**What is being asked:** Where does the string "lines" occur in the records? Copy each line that holds it.

───── Data shown

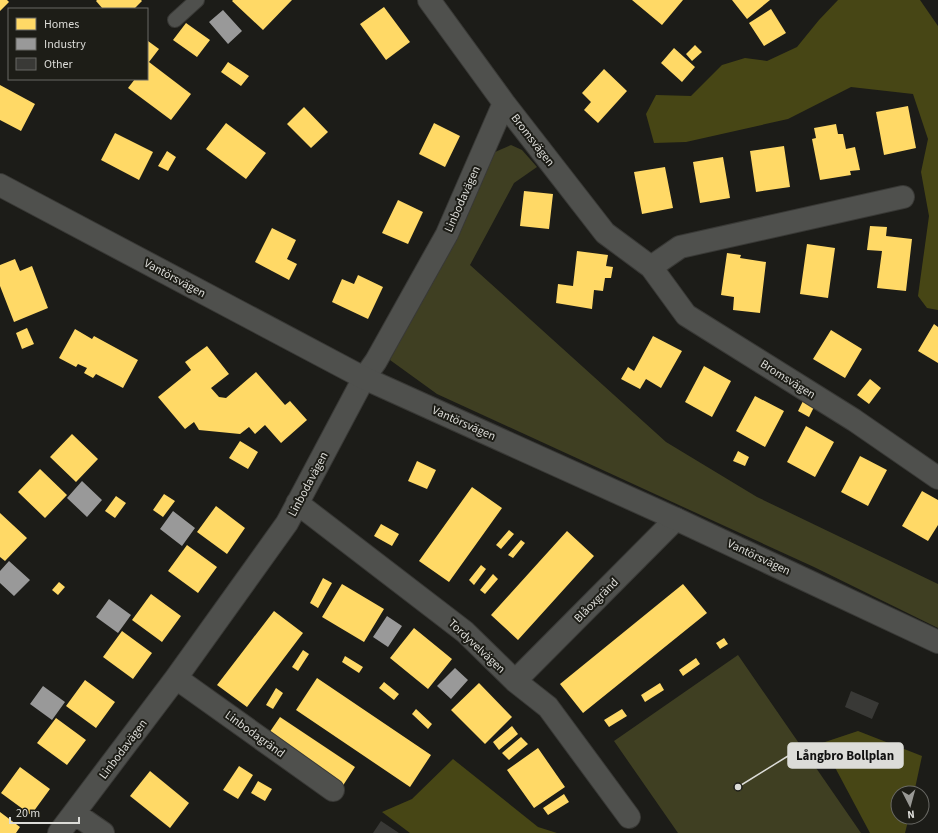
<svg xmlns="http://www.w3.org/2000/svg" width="938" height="833" font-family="'Source Sans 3',sans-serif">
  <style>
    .green { fill: #3f3f22 }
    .forest { fill: #474615 }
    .homes { fill: #ffd966 }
    .industry { fill: #999 }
    .building { fill: #393936 }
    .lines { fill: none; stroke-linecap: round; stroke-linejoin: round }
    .service-casing { stroke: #393936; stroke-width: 16 }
    .minor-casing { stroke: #393936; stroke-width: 24 }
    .tertiary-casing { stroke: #393936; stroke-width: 24 }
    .service { stroke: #4f504d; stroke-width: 14 }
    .minor { stroke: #4f504d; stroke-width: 22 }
    .tertiary { stroke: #4f504d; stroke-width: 22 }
    .labels { text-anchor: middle; stroke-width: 4; stroke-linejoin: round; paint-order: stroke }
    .street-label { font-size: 12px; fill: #dcdcd8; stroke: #1d1d17 }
    .leader { fill: none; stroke: #dcdcd8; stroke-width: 1.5 }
    .callout-dot { fill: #dcdcd8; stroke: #1d1d17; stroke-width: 1.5 }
    .callout { fill: #dcdcd8; stroke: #dcdcd8; stroke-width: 1.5 }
    .callout-label { font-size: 13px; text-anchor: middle; font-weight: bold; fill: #111 }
  </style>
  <rect width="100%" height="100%" fill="#1c1c18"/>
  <path class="green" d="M511 145 522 150 537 167 514 183 470 265 666 442 757 497 938 584V628L814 567 437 394 390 360 456 233 495 152Z
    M738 655 861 833H678L614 741Z"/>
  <path class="forest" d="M838 0H920L938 26V310L927 308 918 296 929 216 921 172 928 139 913 94 851 87 788 119 686 142 654 143 646 114 656 95 691 96 722 65 745 58 767 61 797 47 819 20Z
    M858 731 922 756 914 793H898V817H909L905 833H870L822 743Z
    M453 759 538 827 557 833H410L382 812 412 799Z"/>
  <path class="homes" d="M0 0H7L9 2 0 11Z
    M97 0H141L142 1 134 9H103L96 1Z
    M233 0H292L263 30 232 1Z
    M632 0H683L662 25Z
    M732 0H770L747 19Z
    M384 7 410 42 386 60 360 24Z
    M771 9 786 33 764 46 749 23Z
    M186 23 210 40 197 57 173 40Z
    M148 41 159 49 149 62 191 94 171 120 128 88 135 79H147Z
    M695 45 702 52 692 61 686 54Z
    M674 48 695 67 682 82 661 63Z
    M228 62 249 76 241 86 221 72Z
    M604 69 627 91 598 123 584 110 591 102 582 93Z
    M0 85 35 104 21 131 0 120Z
    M908 106 916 148 884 155 876 112Z
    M304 107 328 132 311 148 287 124Z
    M226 123 266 153 246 179 206 149Z
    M434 123 460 136 445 167 419 154Z
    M836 124 838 134H843L846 149 855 147 860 170 850 171 851 175 820 180 812 139 816 138 814 128Z
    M115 133 153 152 139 180 101 160Z
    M784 146 790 187 756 192 750 151Z
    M167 151 176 157 168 171 158 166Z
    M723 157 730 198 700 203 693 162Z
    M665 167 673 208 642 214 634 172Z
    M524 191 553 194 549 229 520 226Z
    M398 200 423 212 408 244 382 233Z
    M870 226 887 227 886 236 912 239 906 291 877 288 882 251 867 250Z
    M272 228 296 240 287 259 297 264 289 280 255 262Z
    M807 244 835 248 828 298 800 294Z
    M577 251 608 255 606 266 613 267 611 278H605L603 291 594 290 592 309 556 303 558 284 573 286Z
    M727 253 741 255 740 258 766 262 760 313 733 310 734 297 721 295Z
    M15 259 20 271 32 266 48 308 14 322 0 286V265Z
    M358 275 383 287 368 319 332 302 342 279 354 284Z
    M934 324 938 327V363L918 351Z
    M27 328 34 344 22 349 16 333Z
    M75 329 92 339 94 336 138 360 123 388 96 374 93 378 84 373 87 368 78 364 76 367 59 358Z
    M831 330 862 349 845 378 813 359Z
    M653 336 682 351 661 388 646 379 640 389 621 379 628 367 634 371Z
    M207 346 229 374 211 388 219 397 226 398 256 372 285 405 290 401 307 420 281 443 265 425 255 434 249 427 240 434 199 430 194 422 185 429 158 397 191 370 185 362Z
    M704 366 731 381 712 417 685 402Z
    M870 379 881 388 869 404 857 395Z
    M755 396 784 411 765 447 736 431Z
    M805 397 816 403 809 417 798 411Z
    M806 426 834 442 815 477 787 462Z
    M72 434 98 459 76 482 50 457Z
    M240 441 258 452 248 469 229 458Z
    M738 451 749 457 745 466 733 461Z
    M860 456 887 470 868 506 841 492Z
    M417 461 436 470 427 489 408 481Z
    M40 469 67 495 45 518 18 492Z
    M472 487 502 508 449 582 419 561Z
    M922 491 938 500V525L928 541 902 526Z
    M164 494 175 501 163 517 153 510Z
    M116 496 126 503 115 518 105 511Z
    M216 506 245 528 227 554 197 532Z
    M0 513 27 538 5 561 0 557Z
    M381 524 399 534 392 546 374 536Z
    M509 530 514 534 501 549 496 545Z
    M567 531 594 556 518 640 491 615Z
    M521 540 525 543 513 558 508 555Z
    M187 545 217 567 198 593 168 571Z
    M481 565 486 569 474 585 469 580Z
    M493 574 498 579 485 594 480 590Z
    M323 578 332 583 318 608 310 603Z
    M59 582 65 587 58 595 52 590Z
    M342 584 384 609 364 642 322 617Z
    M683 584 707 613 583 713 560 684Z
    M151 594 181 616 162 642 132 620Z
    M274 611 303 633 247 707 217 685Z
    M414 628 452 659 428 689 390 658Z
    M122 631 152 653 133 679 103 657Z
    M724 638 728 644 720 649 716 643Z
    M303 650 309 654 298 671 292 667Z
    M345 656 363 667 359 673 342 662Z
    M696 658 700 664 683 676 679 670Z
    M317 678 431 755 410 787 296 710Z
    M85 680 115 702 96 728 66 706Z
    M384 682 399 694 394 700 379 688Z
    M479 683 512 717 485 744 451 710Z
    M660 683 664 690 645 702 641 695Z
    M276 688 283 693 273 709 266 705Z
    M416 709 432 724 428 729 412 714Z
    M622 709 627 716 609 727 604 720Z
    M280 717 355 767 342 787 267 736Z
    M56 718 86 740 67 765 37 743Z
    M512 726 518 734 499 750 493 742Z
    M521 737 528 744 509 760 502 753Z
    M538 748 565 787 534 808 507 770Z
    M239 766 253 775 238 799 223 790Z
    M20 767 50 789 31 815 1 793Z
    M150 771 189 803 170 828 130 796Z
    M258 781 272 789 265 801 251 793Z
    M564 794 569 802 548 815 543 808Z
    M0 812 20 827 16 833H0Z"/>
  <path class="industry" d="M223 10 242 31 228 44 209 22Z
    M82 481 102 500 87 517 67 498Z
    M173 511 195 528 182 546 160 529Z
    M9 561 30 580 14 596 0 583V571Z
    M109 599 131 615 118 633 96 617Z
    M387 616 402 626 388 647 373 637Z
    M455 668 468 680 451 699 437 686Z
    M43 686 65 702 52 720 30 704Z"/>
  <path class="building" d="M851 691 879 703 872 719 845 707Z
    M381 821 399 833H373Z"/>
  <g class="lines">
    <defs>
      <path id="service" d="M175 20 197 0"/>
      <path id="minor" d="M429 0 504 103 605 233 651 267 686 315 854 420 938 478
        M651 267 680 247 903 197
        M297 503 465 632 515 681 548 707 629 817
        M176 678 333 790
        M515 681 676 519
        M74 813 103 833
        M59 833 176 678 287 523 364 378 376 361 447 234 504 103"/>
      <path id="tertiary" d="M0 185 364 378 676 519 938 642"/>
    </defs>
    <use href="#service" class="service-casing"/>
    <use href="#minor" class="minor-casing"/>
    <use href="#tertiary" class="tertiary-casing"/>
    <use href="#service" class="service"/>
    <use href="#minor" class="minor"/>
    <use href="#tertiary" class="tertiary"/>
  </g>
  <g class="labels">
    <g class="street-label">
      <text transform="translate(533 140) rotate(52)" y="4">Bromsvägen</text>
      <text transform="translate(462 199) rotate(-66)" y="4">Linbodavägen</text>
      <text transform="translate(175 278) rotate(28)" y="4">Vantörsvägen</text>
      <text transform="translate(788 379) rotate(32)" y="4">Bromsvägen</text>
      <text transform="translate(464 423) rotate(24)" y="4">Vantörsvägen</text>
      <text transform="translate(308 484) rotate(-62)" y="4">Linbodavägen</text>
      <text transform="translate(759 557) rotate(25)" y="4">Vantörsvägen</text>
      <text transform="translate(596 600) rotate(-45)" y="4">Blåoxgränd</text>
      <text transform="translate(477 646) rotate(43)" y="4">Tordyvelvägen</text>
      <text transform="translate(255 734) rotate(36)" y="4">Linbodagränd</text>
      <text transform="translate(123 749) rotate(-53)" y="4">Linbodavägen</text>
    </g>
  </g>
  <path class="leader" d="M738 787L788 756"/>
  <circle class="callout-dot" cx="738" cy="787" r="4"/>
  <rect class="callout" x="788" y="743" width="115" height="25" rx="4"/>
  <g class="callout-label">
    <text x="845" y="760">Långbro Bollplan</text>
  </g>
  <rect x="8" y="8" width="140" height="72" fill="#1d1d17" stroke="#696964"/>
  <rect x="16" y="18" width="20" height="12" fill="#ffd966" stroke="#696964"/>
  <text x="44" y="28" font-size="12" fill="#dcdcd8">Homes</text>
  <rect x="16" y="38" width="20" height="12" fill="#999999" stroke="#696964"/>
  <text x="44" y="48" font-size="12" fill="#dcdcd8">Industry</text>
  <rect x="16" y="58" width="20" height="12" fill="#393936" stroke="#696964"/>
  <text x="44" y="68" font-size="12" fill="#dcdcd8">Other</text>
  <g transform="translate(910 805) rotate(174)"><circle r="19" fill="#1d1d17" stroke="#696964"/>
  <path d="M0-3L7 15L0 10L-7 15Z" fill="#999995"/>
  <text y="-6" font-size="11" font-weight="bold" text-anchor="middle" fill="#dcdcd8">N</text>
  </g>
  <path d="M10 817v6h69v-6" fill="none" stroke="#dcdcd8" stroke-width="2"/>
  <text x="16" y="817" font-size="12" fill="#dcdcd8" stroke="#1d1d17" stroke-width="3" paint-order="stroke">20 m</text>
</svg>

──────────

**Response area:**
    .lines { fill: none; stroke-linecap: round; stroke-linejoin: round }
  <g class="lines">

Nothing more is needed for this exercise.